> _Task material_:
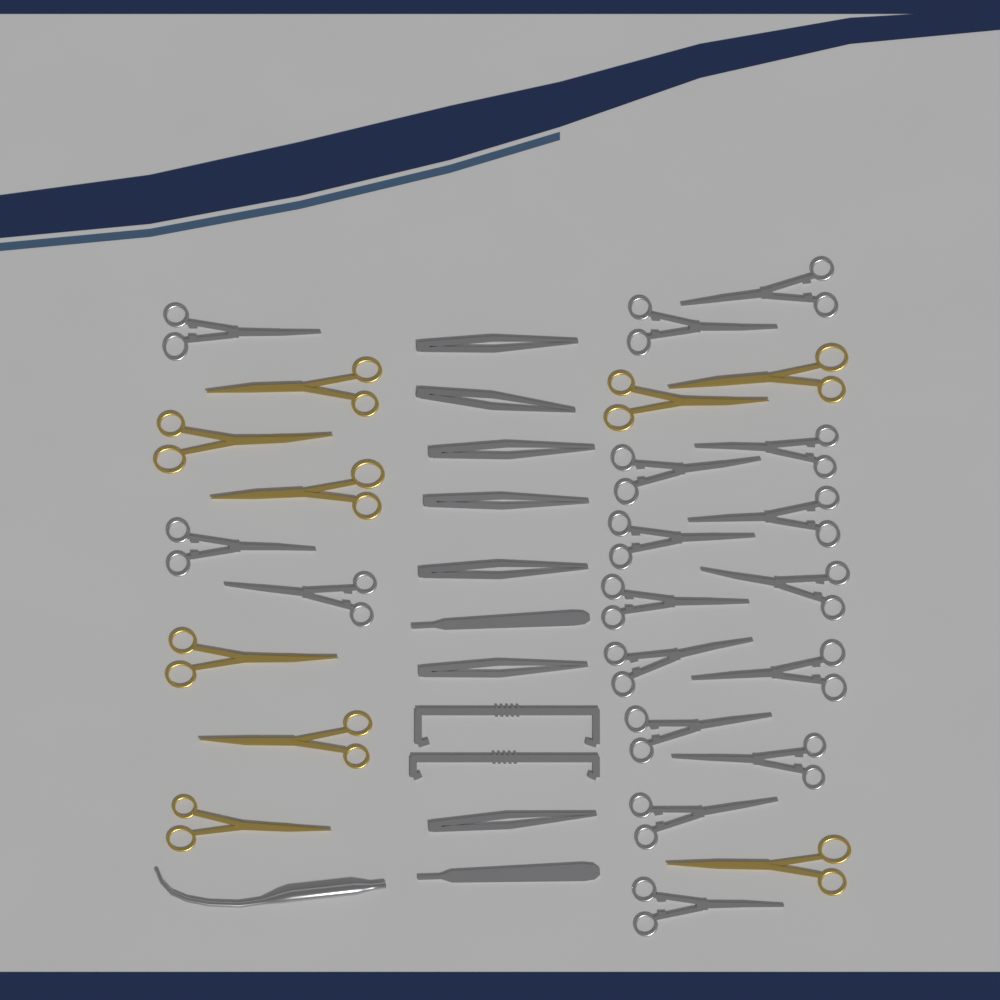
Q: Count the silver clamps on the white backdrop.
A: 17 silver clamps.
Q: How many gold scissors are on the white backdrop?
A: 9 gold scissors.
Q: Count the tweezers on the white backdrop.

> _Required task_: Rewrite the data above, changing every "white backdrop" to "gray tabletop" and keeping everything else the same. Leave out the pictures.

> _Task response_:
Q: Count the silver clamps on the gray tabletop.
A: 17 silver clamps.
Q: How many gold scissors are on the gray tabletop?
A: 9 gold scissors.
Q: Count the tweezers on the gray tabletop.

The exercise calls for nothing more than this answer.